Engineering a Novel AgMn 2 O 4 @Na 0.55 Mn 2 O 4 Nanosheet toward High-Performance Electrochemical Capacitors.

Manganese oxides, as a type of two-dimensional (2D) material with high specific area and low cost, are considered promising energy storage materials. Here, we report novel AgMn 2 O 4 /Na 0.55 Mn 2 O 4 nanosheets created by a popular liquid precipitation method with different AgNO 3 contents, and their corresponding physical and electrochemical characterizations are performed. The results show that the ultra-thin Na 0.55 Mn 2 O 4 nanosheets were combined with the AgMn 2 O 4 nanoparticles and an enhancement in their specific capacity was observed compared to the pristine sheets.

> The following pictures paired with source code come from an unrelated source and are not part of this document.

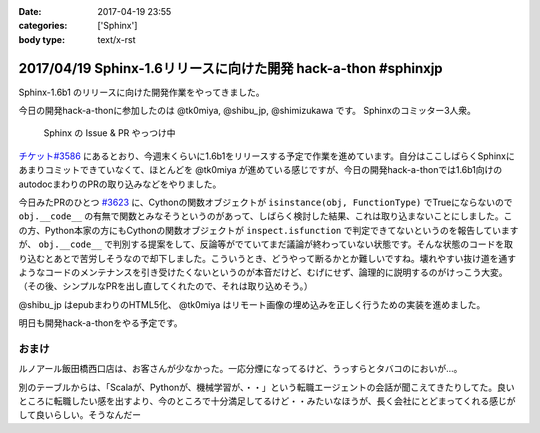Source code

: :date: 2017-04-19 23:55
:categories: ['Sphinx']
:body type: text/x-rst

===============================================================
2017/04/19 Sphinx-1.6リリースに向けた開発 hack-a-thon #sphinxjp
===============================================================

Sphinx-1.6b1 のリリースに向けた開発作業をやってきました。

今日の開発hack-a-thonに参加したのは @tk0miya, @shibu_jp, @shimizukawa です。
Sphinxのコミッター3人衆。

.. figure:: dev-scene.*
   :width: 500

   Sphinx の Issue & PR やっつけ中

`チケット#3586`_ にあるとおり、今週末くらいに1.6b1をリリースする予定で作業を進めています。自分はここしばらくSphinxにあまりコミットできていなくて、ほとんどを @tk0miya が進めている感じですが、今日の開発hack-a-thonでは1.6b1向けのautodocまわりのPRの取り込みなどをやりました。

今日みたPRのひとつ `#3623`_ に、Cythonの関数オブジェクトが ``isinstance(obj, FunctionType)`` でTrueにならないので ``obj.__code__`` の有無で関数とみなそうというのがあって、しばらく検討した結果、これは取り込まないことにしました。この方、Python本家の方にもCythonの関数オブジェクトが ``inspect.isfunction`` で判定できてないというのを報告していますが、 ``obj.__code__`` で判別する提案をして、反論等がでていてまだ議論が終わっていない状態です。そんな状態のコードを取り込むとあとで苦労しそうなので却下しました。こういうとき、どうやって断るかとか難しいですね。壊れやすい抜け道を通すようなコードのメンテナンスを引き受けたくないというのが本音だけど、むげにせず、論理的に説明するのがけっこう大変。（その後、シンプルなPRを出し直してくれたので、それは取り込めそう。）

@shibu_jp はepubまわりのHTML5化、 @tk0miya はリモート画像の埋め込みを正しく行うための実装を進めました。

明日も開発hack-a-thonをやる予定です。

.. _チケット#3586: https://github.com/sphinx-doc/sphinx/issues/3586
.. _#3623: https://github.com/sphinx-doc/sphinx/pull/3623


おまけ
========

ルノアール飯田橋西口店は、お客さんが少なかった。一応分煙になってるけど、うっすらとタバコのにおいが...。

別のテーブルからは、「Scalaが、Pythonが、機械学習が、・・」という転職エージェントの会話が聞こえてきたりしてた。良いところに転職したい感を出すより、今のところで十分満足してるけど・・みたいなほうが、長く会社にとどまってくれる感じがして良いらしい。そうなんだー


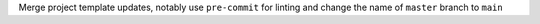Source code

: Merge project template updates, notably use ``pre-commit`` for linting and change the name of ``master`` branch to ``main``
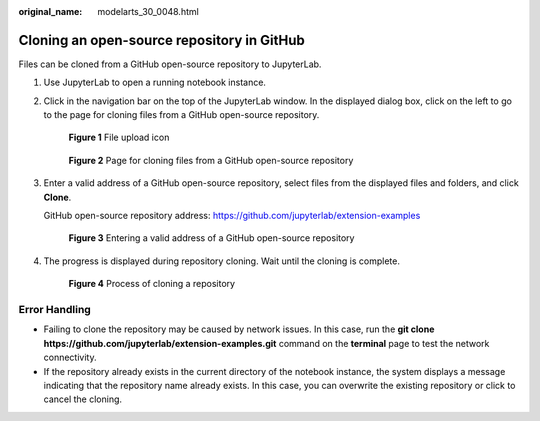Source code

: :original_name: modelarts_30_0048.html

.. _modelarts_30_0048:

Cloning an open-source repository in GitHub
===========================================

Files can be cloned from a GitHub open-source repository to JupyterLab.

#. Use JupyterLab to open a running notebook instance.

#. Click |image1| in the navigation bar on the top of the JupyterLab window. In the displayed dialog box, click |image2| on the left to go to the page for cloning files from a GitHub open-source repository.


   .. figure:: /_static/images/en-us_image_0000001846136833.png
      :alt: **Figure 1** File upload icon

      **Figure 1** File upload icon


   .. figure:: /_static/images/en-us_image_0000001809489970.png
      :alt: **Figure 2** Page for cloning files from a GitHub open-source repository

      **Figure 2** Page for cloning files from a GitHub open-source repository

#. Enter a valid address of a GitHub open-source repository, select files from the displayed files and folders, and click **Clone**.

   GitHub open-source repository address: https://github.com/jupyterlab/extension-examples


   .. figure:: /_static/images/en-us_image_0000001856209405.png
      :alt: **Figure 3** Entering a valid address of a GitHub open-source repository

      **Figure 3** Entering a valid address of a GitHub open-source repository

#. The progress is displayed during repository cloning. Wait until the cloning is complete.


   .. figure:: /_static/images/en-us_image_0000001856210413.png
      :alt: **Figure 4** Process of cloning a repository

      **Figure 4** Process of cloning a repository

Error Handling
--------------

-  Failing to clone the repository may be caused by network issues. In this case, run the **git clone https://github.com/jupyterlab/extension-examples.git** command on the **terminal** page to test the network connectivity.
-  If the repository already exists in the current directory of the notebook instance, the system displays a message indicating that the repository name already exists. In this case, you can overwrite the existing repository or click |image3| to cancel the cloning.

.. |image1| image:: /_static/images/en-us_image_0000001799497612.png
.. |image2| image:: /_static/images/en-us_image_0000001846136841.png
.. |image3| image:: /_static/images/en-us_image_0000001799337812.jpg
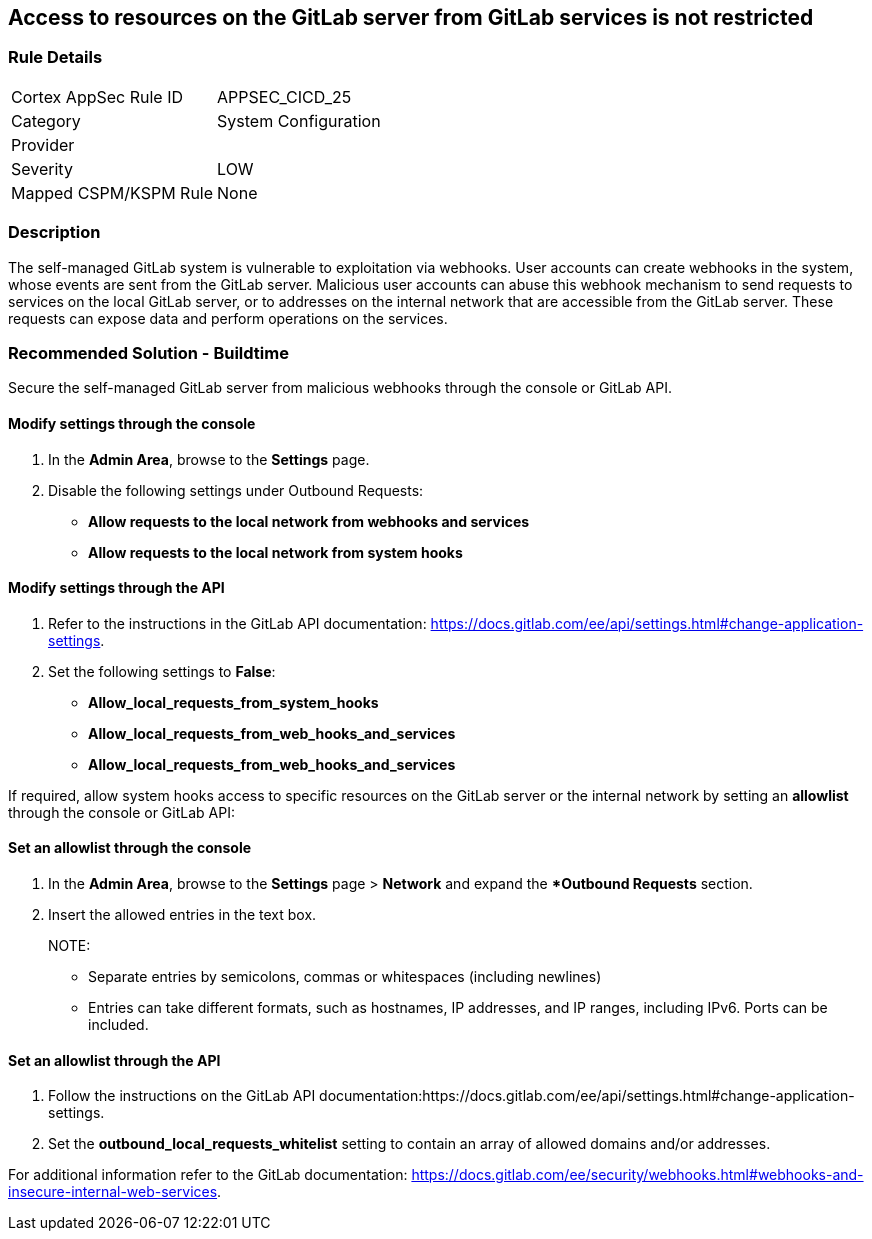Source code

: == Access to resources on the GitLab server from GitLab services is not restricted

=== Rule Details

[cols="1,2"]
|===
|Cortex AppSec Rule ID |APPSEC_CICD_25
|Category |System Configuration
|Provider |
|Severity |LOW
|Mapped CSPM/KSPM Rule |None
|===


=== Description

The self-managed GitLab system is vulnerable to exploitation via webhooks. User accounts can create webhooks in the system, whose events are sent from the GitLab server. Malicious user accounts can abuse this webhook mechanism to send requests to services on the local GitLab server, or to addresses on the internal network that are accessible from the GitLab server. These requests can expose data and perform operations on the services.

=== Recommended Solution - Buildtime

Secure the self-managed GitLab server from malicious webhooks through the console or GitLab API.

==== Modify settings through the console
 
. In the **Admin Area**, browse to the **Settings** page. 

. Disable the following settings under Outbound Requests:
+

* **Allow requests to the local network from webhooks and services**

* **Allow requests to the local network from system hooks**


==== Modify settings through the API
 
. Refer to the instructions in the GitLab API documentation: https://docs.gitlab.com/ee/api/settings.html#change-application-settings.

. Set the following settings to **False**:
+
* **Allow_local_requests_from_system_hooks**
* **Allow_local_requests_from_web_hooks_and_services**
* **Allow_local_requests_from_web_hooks_and_services** 

If required, allow system hooks access to specific resources on the GitLab server or the internal network by setting an **allowlist** through the console or GitLab API:

==== Set an allowlist through the console
 
. In the **Admin Area**, browse to the **Settings** page > **Network** and expand the **Outbound Requests* section.
. Insert the allowed entries in the text box.
+

NOTE: 

* Separate entries by semicolons, commas or whitespaces (including newlines)
* Entries can take different formats, such as hostnames, IP addresses, and IP ranges, including IPv6. Ports can be included.

==== Set an allowlist through the API
 
. Follow the instructions on the GitLab API documentation:https://docs.gitlab.com/ee/api/settings.html#change-application-settings.

. Set the **outbound_local_requests_whitelist** setting to contain an array of allowed domains and/or addresses.

For additional information refer to the GitLab documentation: https://docs.gitlab.com/ee/security/webhooks.html#webhooks-and-insecure-internal-web-services.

This electrode material displays a peak specific capacitance of 335.94 F g -1 at 1 A g -1 . Using an asymmetric supercapacitor (ASC) assembled using a positive electrode made of AgMn 2 O 4 /Na 0.55 Mn 2 O 4 nanosheets and a reduced graphene oxide (rGO) negative electrode, a high energy density of 65.5 Wh kg -1 was achieved for a power density of 775 W kg -1 . The ASC showed good cycling stability with a capacitance value maintained at 90.2% after 10,000 charge/discharge cycles. The excellent electrochemical performance of the device was ascribed to the heterostructures and the open space formed by the interconnected manganese oxide nanosheets, which resulted in a rapid and reversible faraday reaction in the interface and further enhanced its electrochemical kinetics.